Steven Covey once said, “Character is what we are; competence is what we can do. The reality is that character and competence drive everything else in the organization.” Character covers things like integrity, humility, and empathy while competence deals more with tangible skills acquired through training, learning, and experience. Experience has taught me that compromising too substantially on the competence side is also problematic, but I will always respect character as the imperative. Because character is more difficult to interview for, there are two principles I’ve found useful. First, trust your network and backchannel references to determine character before adding a team member, and second, act quickly if and when you make a mistake.
Volunteer organizations present slightly less freedom for a leader in assembling the team, but having been in key roles in a few such organizations I know that it is possible to influence who stays, who leaves, who joins. It just might take a little longer.
But are those team members aligned to your mission? Character and competence are foundational but motivation will be dramatically higher if team members feel a visceral connection to the mission. This brings us back to understanding our ‘why’. For any of us, if we are devoted to the mission of the organization we’re in, we’ll be less concerned with the hours we contribute, direct compensation, and other factors that David Brooks would connect with the ‘First Mountain’. When our minds and our hearts both connect with the mission, we’ll give it our all.
Assuming you have the right team members and they’re devoted to the mission, the next focus may be cultural values and norms. How people interact, how they communicate, how hard they work, do they care about each other as people… these are all questions to reflect on. Values and norms aren’t things decided in a 2-hour meeting. They are the things that surface visibly as being true of the team. Leaders can influence heavily by what they demonstrate, but not through an edict.
Values and norms can change as team composition changes but overall they stand the test of time, even in the face of changing conditions, and changing priorities.

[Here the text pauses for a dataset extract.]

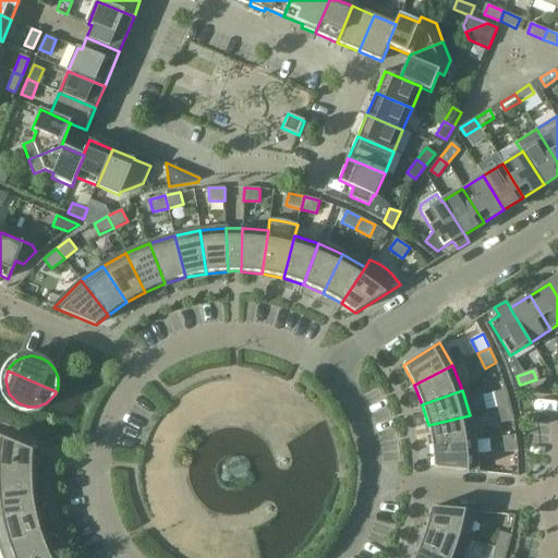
[(497,408),(510,405),(506,390),(494,393),(497,408)]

A metaphor that has always been attractive to me on the topic of changing priorities is that of pendulums. Sometimes when the pendulum sits at a certain position in its arc, nudging it to the opposite side (an altered priority) is good for the organization and its stakeholders. But when reflecting on values and norms, they seem more like the things that sit at the axle, being less wavering than priorities.

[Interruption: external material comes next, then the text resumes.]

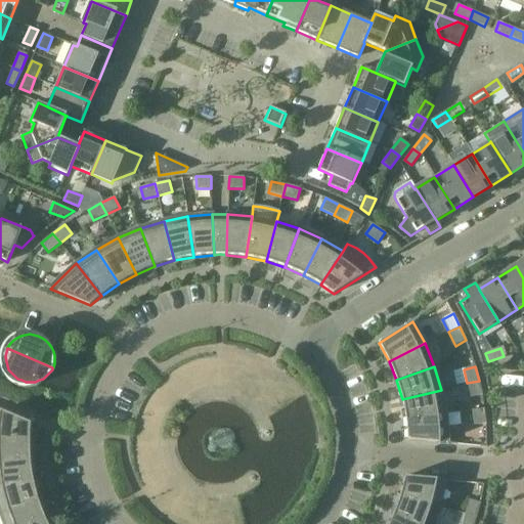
[(479,381),(467,383),(471,398),(482,395),(479,381)]
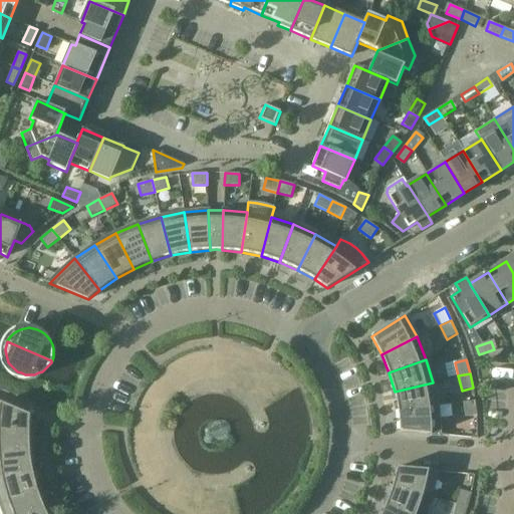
[(399,411),(438,406),(433,382),(395,392),(399,411)]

But how will you know when you have a clear mission, the right team members, aligned values, and norms? You will know partly because the team will feel and sound appropriate. Conversations will be about the greater mission, and you will feel the devotion that I’m referencing. In small enough organizations, simple observation might be sufficient but a tool that I was exposed to by one of the CEOs I reported to, was that of ‘partial sentences’ and it’s something I’ve used several times. The idea is to have the team complete sentences such as ‘Our organization is successful when_____’ or ‘I am fulfilled by my role through____’. Transparent sharing of others’ perspectives on these foundational topics can be truly enlightening.
When you have a clear and compelling mission and build an appropriate team around it, the world can indeed be made a better place, and team members will thrive in that very pursuit.